Equal Justice Initiative

The new era of Reconstruction offered great promise and could have radically changed the history of this country. However, it quickly became clear that emancipationin the United States did not mean equalityfor Black people. The commitment to abolish chattel slavery was not accompanied by a commitment to equal rights or equal protection for African Americans and the hope of Reconstruction quickly became a nightmare of unparalleled violence and oppression.

Between 1865 and 1877, thousands of Black women, men, and children were killed, attacked, sexually assaulted, and terrorized by white mobs and individuals who were shielded from arrest and prosecution. White perpetrators of lawless, random violence against formerly enslaved people were almost never held accountable—instead, they frequently were celebrated. Emboldened Confederate veterans and former enslavers organized a reign of terror that effectively nullified constitutional amendments designed to provide Black people equal protection and the right to vote.
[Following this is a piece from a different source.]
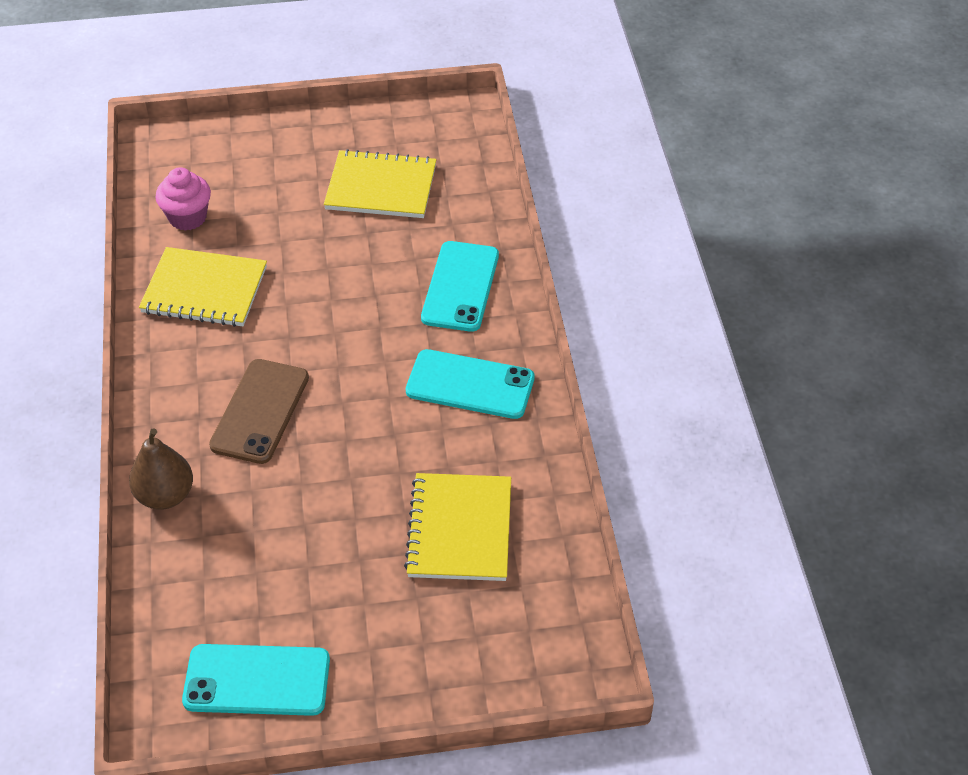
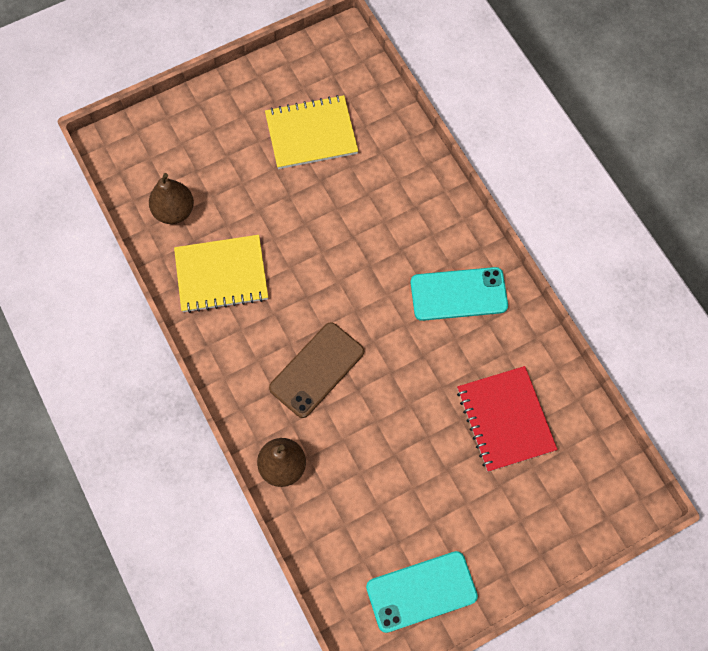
camera: 20 degrees left, 20 degrees up
(187, 217) = (174, 211): pink cupcake -> brown pear
(260, 411) = (317, 370): brown phone -> brown phone turned 45 degrees clockwise
(459, 529) = (505, 419): yellow notebook -> red notebook
(460, 286) = (413, 208): turquoise phone -> none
In a series of devastating decisions, the United States Supreme Court blocked Congressional efforts to protect formerly enslaved people. In decision after decision, the Court ceded control to the same white Southerners who used terror and violence to stop Black political participation, upheld laws and practices codifying racial hierarchy, and embraced a new constitutional order defined by “states’ rights.”
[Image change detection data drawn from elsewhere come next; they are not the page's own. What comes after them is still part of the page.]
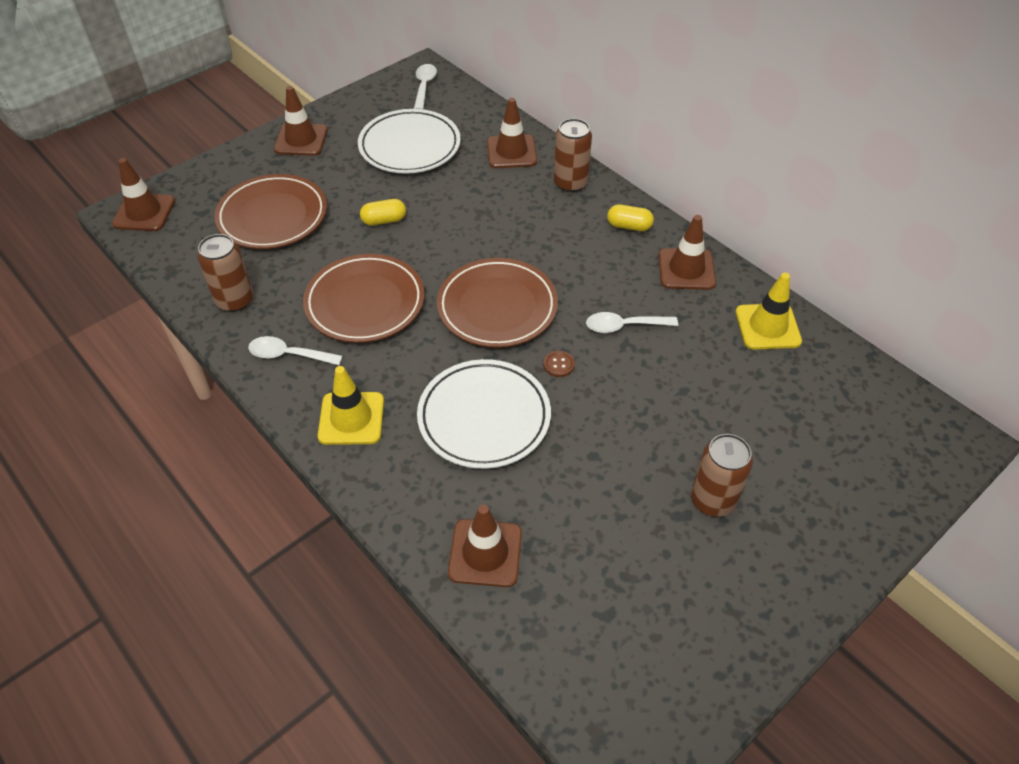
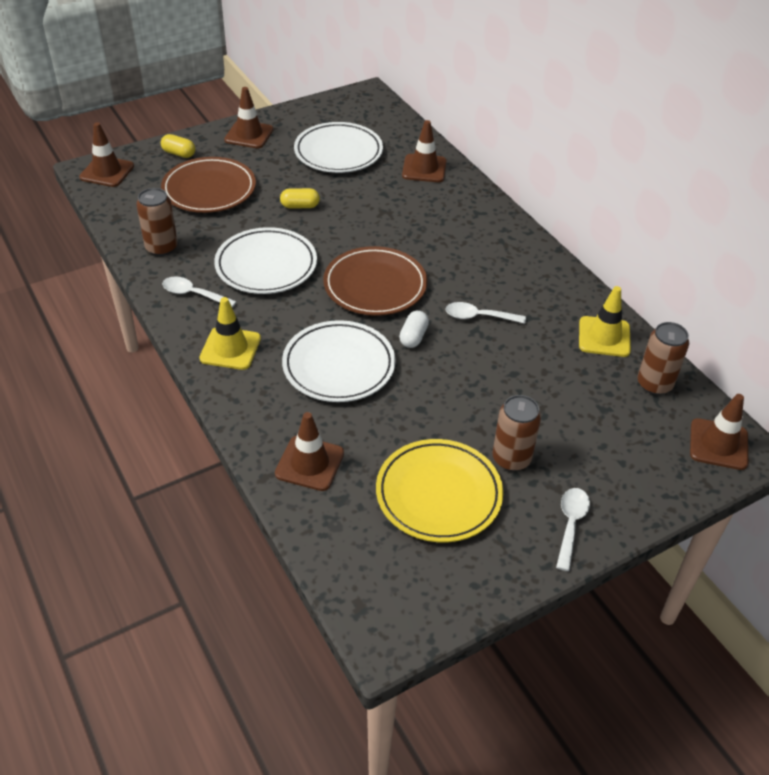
camera: 10 degrees right, 5 degrees down
(365, 303) = (266, 265): brown plate -> white plate
(424, 86) = (365, 107): white spoon -> white spoon (570, 524)
(559, 364) = (413, 337): brown button -> white capsule
(570, 183) = (467, 200): brown can -> brown can (654, 384)
(629, 226) = (508, 241): yellow capsule -> yellow capsule (179, 153)
(645, 563) = (438, 494): none -> yellow plate
(686, 269) = (547, 282): brown traffic cone -> brown traffic cone (718, 444)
Within a decade after the Civil War, Congress began to abandon the promise of assistance to millions of formerly enslaved Black people. Violence, mass lynchings, and lawlessness enabled white Southerners to create a regime of white supremacy and Black disenfranchisement alongside a new economic order that continued to exploit Black labor. White officials in the North and West similarly rejected racial equality, codified racial discrimination, and occasionally embraced the same tactics of violent racial control seen in the South.
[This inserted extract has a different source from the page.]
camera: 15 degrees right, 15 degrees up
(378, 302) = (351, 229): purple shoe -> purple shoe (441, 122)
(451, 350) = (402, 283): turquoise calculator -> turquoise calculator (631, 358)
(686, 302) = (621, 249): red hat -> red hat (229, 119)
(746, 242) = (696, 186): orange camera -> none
It was during Reconstruction that a century-long era of racial hierarchy, lynching, white supremacy, and bigotry was established—an era from which this nation has yet to recover.

Most Americans know very little about the Reconstruction era and its legacy. Historians have frequently overlooked this critical 12-year period that has had profound impact on life in the United States. Our collective ignorance of what happened immediately after the Civil War has contributed to misinformed stereotypes and misguided false narratives about who is honorable and who is not and has allowed bigotry and a legacy of racial injustice to persist.

In 2015, the Equal Justice Initiative issued a new report that detailed over 4,400 documented racial terror lynchings of Black people in America between 1877 and 1950.


We now report that during the 12-year period of Reconstruction at least 2,000 Black women, men, and children were victims of racial terror lynchings.